Your job is to give again, exactly and with no additions, the lines in the records below from the one with "t. freeman et" through the one with "Table 1. continued.", both included. Omit the pictures.

**** TASK MATERIAL ****

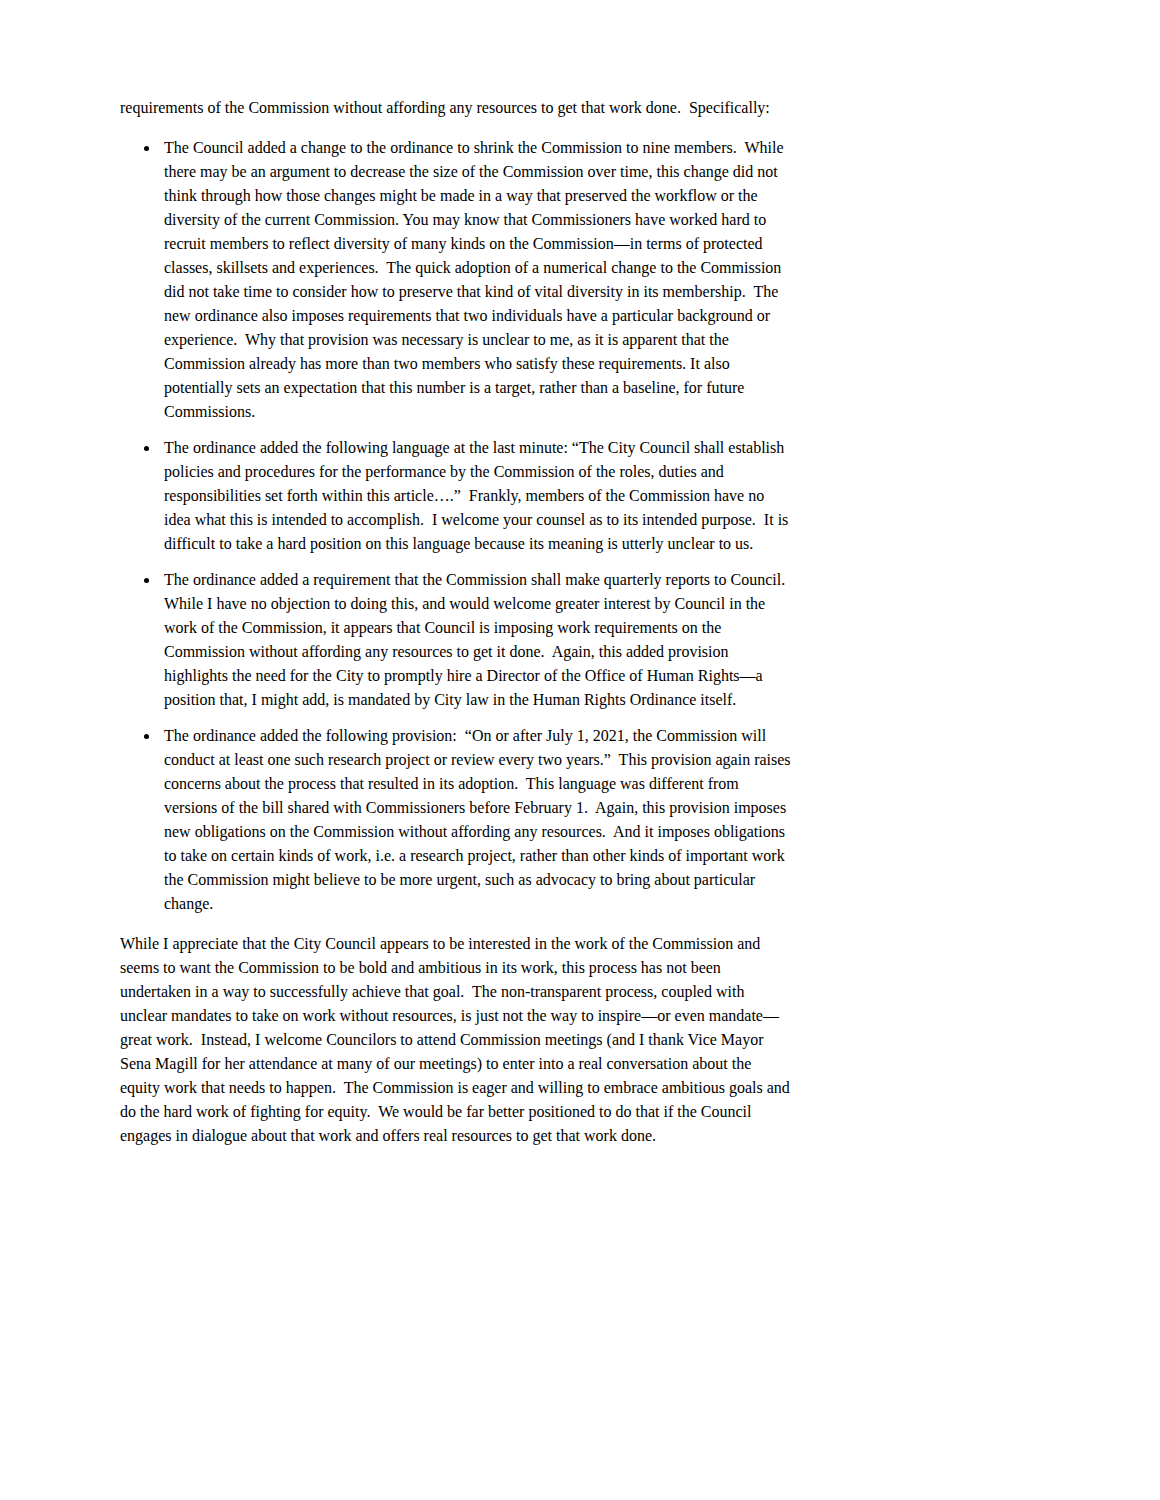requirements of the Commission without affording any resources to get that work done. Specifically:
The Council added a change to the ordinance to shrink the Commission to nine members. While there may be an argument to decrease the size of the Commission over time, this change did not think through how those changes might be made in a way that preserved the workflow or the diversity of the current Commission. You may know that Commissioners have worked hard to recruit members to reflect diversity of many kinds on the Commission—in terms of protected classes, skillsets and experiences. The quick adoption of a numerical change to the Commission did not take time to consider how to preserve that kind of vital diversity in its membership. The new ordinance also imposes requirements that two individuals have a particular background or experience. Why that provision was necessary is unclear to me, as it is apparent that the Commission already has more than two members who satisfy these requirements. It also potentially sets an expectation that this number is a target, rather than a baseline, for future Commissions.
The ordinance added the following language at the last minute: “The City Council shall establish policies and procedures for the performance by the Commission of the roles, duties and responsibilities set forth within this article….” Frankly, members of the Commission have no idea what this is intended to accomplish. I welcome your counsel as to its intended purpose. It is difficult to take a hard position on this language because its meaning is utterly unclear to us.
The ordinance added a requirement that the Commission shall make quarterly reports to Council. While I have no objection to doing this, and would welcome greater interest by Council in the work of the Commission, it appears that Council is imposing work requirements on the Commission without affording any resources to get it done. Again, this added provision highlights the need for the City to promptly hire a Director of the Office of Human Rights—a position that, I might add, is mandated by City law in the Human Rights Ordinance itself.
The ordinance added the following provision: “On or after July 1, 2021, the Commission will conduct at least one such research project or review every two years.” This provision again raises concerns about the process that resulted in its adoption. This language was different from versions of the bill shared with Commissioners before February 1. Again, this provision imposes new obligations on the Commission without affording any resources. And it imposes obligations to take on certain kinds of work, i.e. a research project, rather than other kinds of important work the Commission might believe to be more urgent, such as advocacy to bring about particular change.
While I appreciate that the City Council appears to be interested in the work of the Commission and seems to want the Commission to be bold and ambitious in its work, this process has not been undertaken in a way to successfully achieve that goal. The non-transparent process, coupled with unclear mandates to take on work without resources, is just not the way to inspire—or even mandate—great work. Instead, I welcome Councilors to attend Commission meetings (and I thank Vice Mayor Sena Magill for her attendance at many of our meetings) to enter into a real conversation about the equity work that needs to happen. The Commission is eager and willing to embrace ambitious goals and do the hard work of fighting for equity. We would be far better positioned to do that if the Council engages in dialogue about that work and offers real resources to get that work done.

****
**** TASK MATERIAL ****

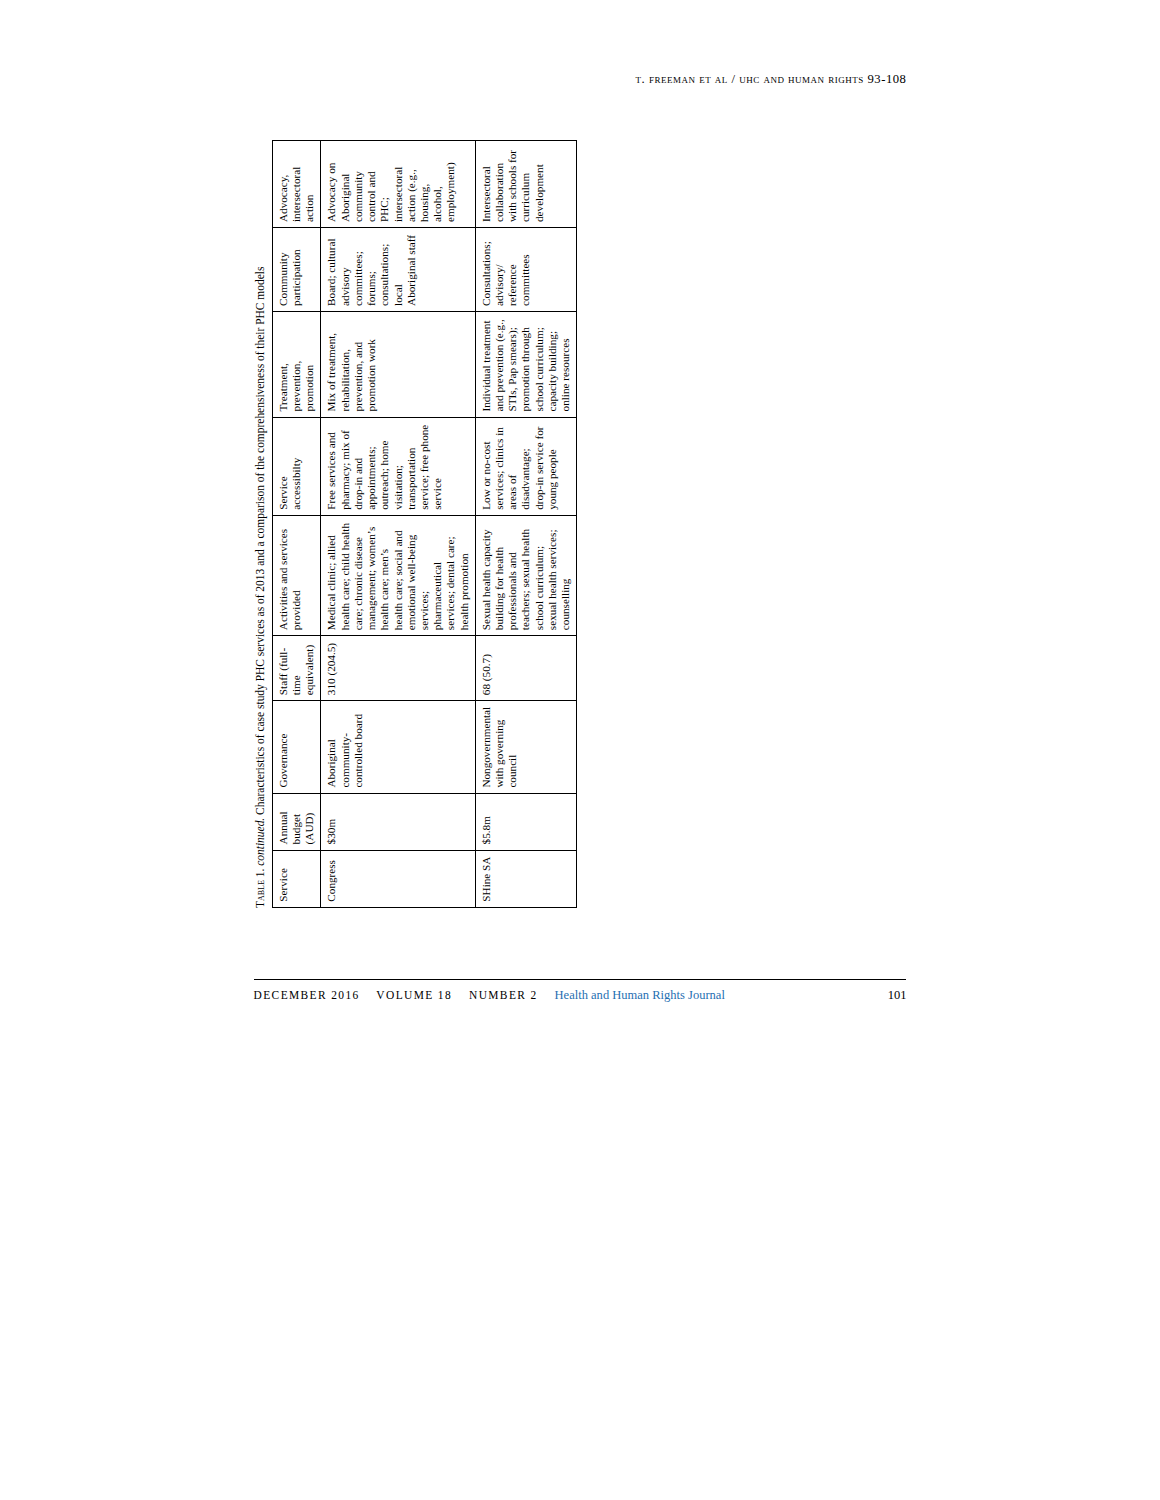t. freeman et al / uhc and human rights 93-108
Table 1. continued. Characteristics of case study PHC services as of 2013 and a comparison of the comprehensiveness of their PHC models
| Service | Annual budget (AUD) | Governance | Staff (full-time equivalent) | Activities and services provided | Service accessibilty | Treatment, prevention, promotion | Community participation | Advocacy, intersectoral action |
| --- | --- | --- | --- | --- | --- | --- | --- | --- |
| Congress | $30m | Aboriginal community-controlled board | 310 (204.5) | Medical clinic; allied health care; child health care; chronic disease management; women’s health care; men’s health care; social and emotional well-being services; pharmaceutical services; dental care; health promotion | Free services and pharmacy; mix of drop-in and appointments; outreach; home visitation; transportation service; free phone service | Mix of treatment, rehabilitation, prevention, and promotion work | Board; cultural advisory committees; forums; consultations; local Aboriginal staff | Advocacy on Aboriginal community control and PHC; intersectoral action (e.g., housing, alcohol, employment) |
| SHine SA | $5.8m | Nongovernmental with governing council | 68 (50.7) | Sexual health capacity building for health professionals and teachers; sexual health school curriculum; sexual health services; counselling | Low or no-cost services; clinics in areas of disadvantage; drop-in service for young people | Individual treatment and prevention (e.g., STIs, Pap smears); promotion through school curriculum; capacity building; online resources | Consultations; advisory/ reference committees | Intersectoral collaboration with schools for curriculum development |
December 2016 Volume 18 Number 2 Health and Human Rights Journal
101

****

RESULT:
t. freeman et al / uhc and human rights 93-108
Table 1. continued. Characteristics of case study PHC services as of 2013 and a comparison of the comprehensiveness of their PHC models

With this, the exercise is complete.